Photo above: Dancers Michaela Perdue, Will VanMeter (KSU Dance Company) Photo by Robert Pack
By Dr. Ivan Pulinkala, Chairperson, Department of Dance at Kennesaw State University
Over the past decade, I have experienced Atlanta’s art community grow in density, complexity, and sophistication, against a landscape ripe with opportunity, discourse, and challenge. An ever increasing populous of promising artists and art organizations are weaving the collective fabric of our artistic identity, as we struggle to create an infrastructure to support our thriving artistic spirit. Our network of voices can often seem to be a cacophony to the external viewer, but under the surface, Atlanta artists, leaders, organizations, philanthropists, and businesses, are forging unique ways of embellishing sparse resources with reciprocal relationships that I believe are key to our success on a national and global stage.
The Atlanta Intown Theater Partnership (AITP) began as a result of the Loridans-Trammell Theater Initiative bringing together five mid-sized theater companies for a capacity building project. The resultant AITP alliance serves as one such example of an innovative partnership forged to collectively combat economic challenge at a time when it was critically needed. The development of the Department of Dance at Kennesaw State University has similarly been the result of several town and gown partnerships forged to advance capacity and resources. Our decade-long partnership with Atlanta Ballet has created professional performance and pedagogical opportunities for our students, undergraduate degree opportunities for professional dancers, and resulted in several artistic collaborations. When we could not afford to bring professional dance to our students at KSU, we forged a partnership with the Rialto Center for the Arts at Georgia State University to provide reciprocal advantages of opportunity, cost, pedagogy, and marketing. And similarly, a partnership with the Israeli Consulate in Atlanta has resulted in a study-abroad program, and access to several visiting artists and companies from Israel. Across the Atlanta art community, partnerships of all varieties are being forged to build capacity and leverage resources that provide reciprocal advantage.
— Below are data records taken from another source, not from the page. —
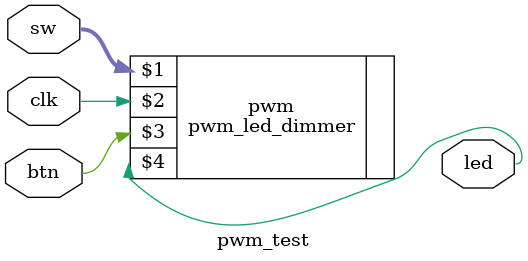
<source format=v>
`timescale 1ns / 1ps
module pwm_test(
	input wire [3:0] sw,
	input wire  btn,
	input wire clk,
	output wire led
    );
	pwm_led_dimmer pwm (sw, clk, btn, led);

endmodule

</source>
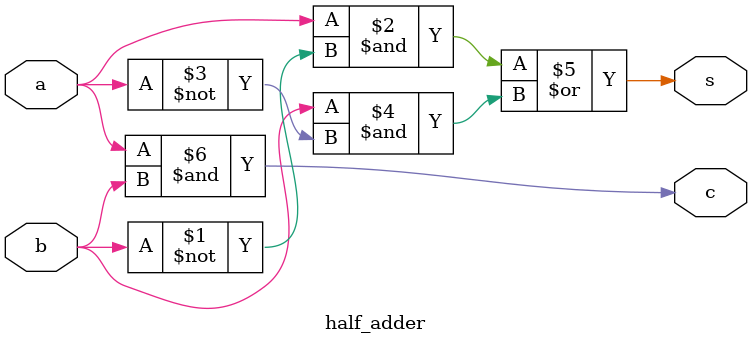
<source format=v>
`timescale 1ns / 1ps

module half_adder(
input a,b,
output s,c
    );
    
    assign s=(a&(~b))|(b&(~a));
    assign c=a&b;
    
endmodule
</source>
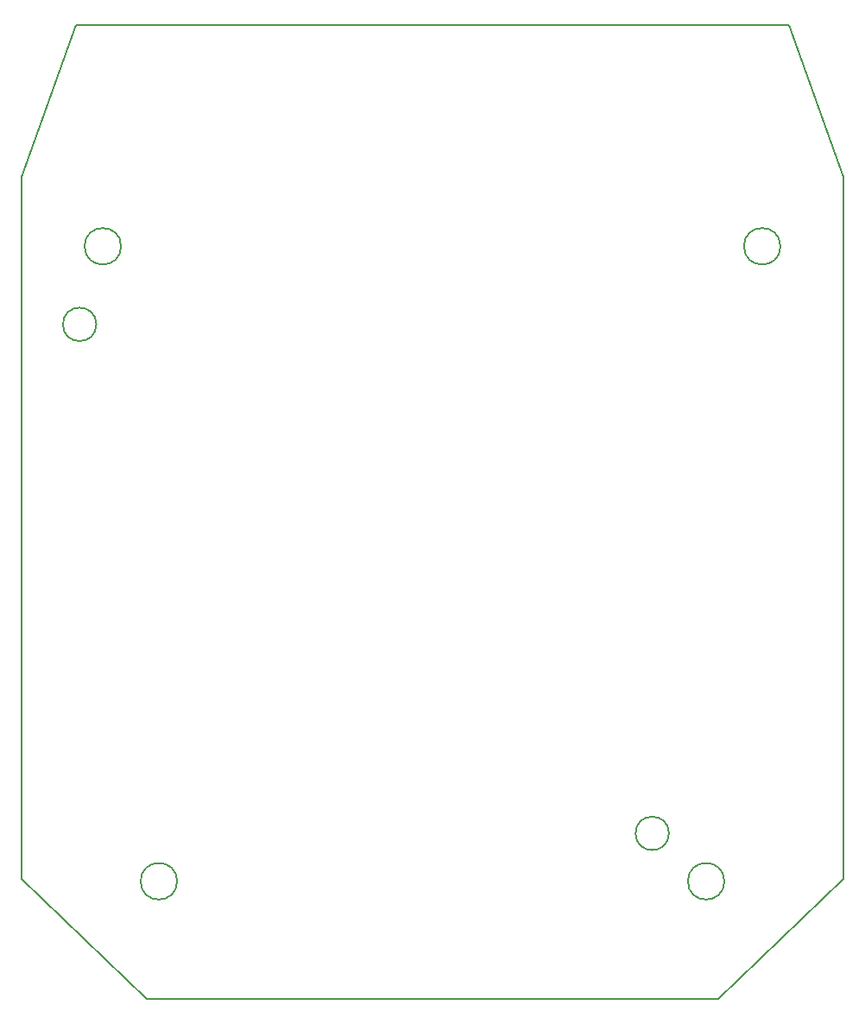
<source format=gbr>
G04 #@! TF.GenerationSoftware,KiCad,Pcbnew,(5.1.0-rc2-21-g16b3c80a7)*
G04 #@! TF.CreationDate,2019-06-05T23:58:20+02:00*
G04 #@! TF.ProjectId,microRusEfi,6d696372-6f52-4757-9345-66692e6b6963,R0.1*
G04 #@! TF.SameCoordinates,Original*
G04 #@! TF.FileFunction,Profile,NP*
%FSLAX46Y46*%
G04 Gerber Fmt 4.6, Leading zero omitted, Abs format (unit mm)*
G04 Created by KiCad (PCBNEW (5.1.0-rc2-21-g16b3c80a7)) date 2019-06-05 23:58:20*
%MOMM*%
%LPD*%
G04 APERTURE LIST*
%ADD10C,0.200000*%
G04 APERTURE END LIST*
D10*
X20600000Y-35538500D02*
X25895900Y-20600000D01*
X32844596Y-116072400D02*
X20601600Y-104381342D01*
X101188000Y-35538500D02*
X95841300Y-20600000D01*
X101189600Y-104381342D02*
X88946604Y-116072400D01*
X25895900Y-20600000D02*
X95841300Y-20600000D01*
X101188000Y-35538500D02*
X101189600Y-104381342D01*
X20600000Y-35538500D02*
X20601600Y-104381342D01*
X84085800Y-99870300D02*
G75*
G03X84085800Y-99870300I-1638300J0D01*
G01*
X32844596Y-116072400D02*
X88946604Y-116072400D01*
X27926400Y-49959301D02*
G75*
G03X27926400Y-49959301I-1638300J0D01*
G01*
X89521400Y-104569300D02*
G75*
G03X89521400Y-104569300I-1790700J0D01*
G01*
X95020499Y-42301200D02*
G75*
G03X95020499Y-42301200I-1790700J0D01*
G01*
X30352101Y-42301200D02*
G75*
G03X30352101Y-42301200I-1790700J0D01*
G01*
X35851200Y-104569300D02*
G75*
G03X35851200Y-104569300I-1790700J0D01*
G01*
M02*

</source>
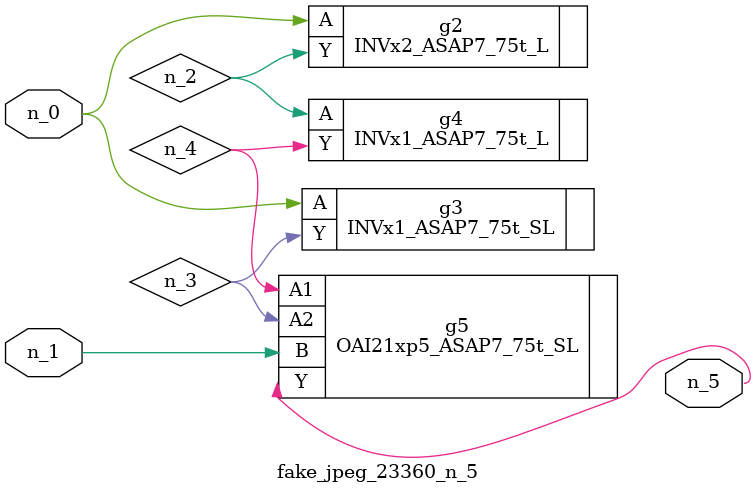
<source format=v>
module fake_jpeg_23360_n_5 (n_0, n_1, n_5);

input n_0;
input n_1;

output n_5;

wire n_3;
wire n_2;
wire n_4;

INVx2_ASAP7_75t_L g2 ( 
.A(n_0),
.Y(n_2)
);

INVx1_ASAP7_75t_SL g3 ( 
.A(n_0),
.Y(n_3)
);

INVx1_ASAP7_75t_L g4 ( 
.A(n_2),
.Y(n_4)
);

OAI21xp5_ASAP7_75t_SL g5 ( 
.A1(n_4),
.A2(n_3),
.B(n_1),
.Y(n_5)
);


endmodule
</source>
Parent organizations like the Community Foundation for Greater Atlanta, Woodruff Arts Center, Fulton County Arts and Culture, Atlanta Mayor’s Office of Cultural Affairs, and Georgia Council for the Arts, play a vital role in fostering and advancing alliances between government, business, philanthropy, and the art community, but just as critical are the networks of independent partnership ventures formed within the microcosm of the art community that are paramount to our growth and sustenance.
So, what then have we learned from the development, sustainability, and success of partnerships within our art community? When forging a partnership venture, it is critical to begin the conversation about what one can give, rather than what one can get. This approach creates a common ground of reciprocal advantage that brings disparate entities together for common good. Clarity of mission, purpose, and scope are obviously critical to success, but so is a focus on trust and transparency, that has tangential benefits to the broader community. Partnerships lead organizations and individuals to expanding their world views, and provide the opportunity for us to learn valuable lessons of doing business from each other. Our cultural plan should therefore more actively incentivize successful joint ventures, for they allow partnering entities to recognize their individual limitations, draw upon each other’s strengths, and leverage capacity far beyond the sum of each partnering entity. Certainly not every partnership is a great idea, and not every partnership is sustainable, but often, their pursuit opens doors that are not accessible by way of independent venture. So, as we continue to seek more funding for the arts in Atlanta, it is also critical for us to recognize the power we can leverage from within our existing capacity, for the sum of one plus one is greater than two when partnering entities unite toward common cause.